# Voicemail/Phone Ringing Issues



## froz (Oct 23, 2011)

Howdy,
Wife and I both have Mes's and we're having no luck at all with getting consistent voicemail message notifications as well getting the phones to ring each time a call is received.

Seems like after a flash (complete wipe) things will work for awhile but give it a few days and something happens where we no longer get a VM notification(I know that you have to turn on VM notifications after a flash). Then when things go really tits up, we get a VM notification (typically after reboot) and it won't go away. Only way to clear the VM notification is to clear the "Phone Apps" data. I've tried every combination of clearing the phone app, rebooting, clearing cache, wiping the phone completely, leaving a VM and then doing all of that, or making sure I have no VMs while doing a re-install. Can't seem to figure it out and need a hand troubleshooting.

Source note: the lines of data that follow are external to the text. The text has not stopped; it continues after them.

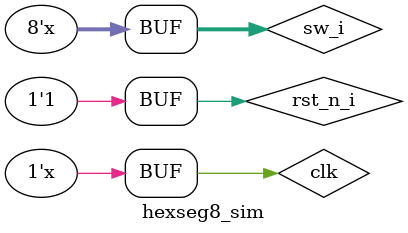
<source format=v>
`timescale 1ns / 1ps


module hexseg8_sim(

    );
    reg clk=0;
    reg rst_n_i = 0;
    reg [7:0] sw_i = 'b00000000;
    wire [6:0] led_o_l;
    wire [6:0] led_o_r;
    wire [7:0] en;
    wire dot;
    hexseg8 uut_hexseg3_1(
    .rst_n_i (rst_n_i),
    .clk_i  (clk),
    .sw_i   (sw_i),
    .led_o_l  (led_o_l),
    .led_o_r  (led_o_r),
    .en     (en),
    .dot    (dot)
    );
    always #1 clk=~clk;
    always #10000000 sw_i = sw_i + 1;
    initial begin
    #1 rst_n_i <= 1;
    end
    
endmodule

</source>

I have tried other modems, EH09 seemed to be the best on other builds, but I haven't tried other modems on CM10.1 yet.

Here's the phone info:
SCH-i500
4.2.1
S.i500.04.EH09
3.0.60-g1ed5a74 [email protected] #1 Sun Feb 10 05:37:12 PST 2013
10.1-20130210-NIGHTLY-mesmerizemtd
cm_mesmerisemtd-userdebug 4.2.1 JOP40G eng..20130210.052555 test-keys
CWM-based Recovery v6.0.2.8 Installed

Help apprciated! Thanks,
Froz


----------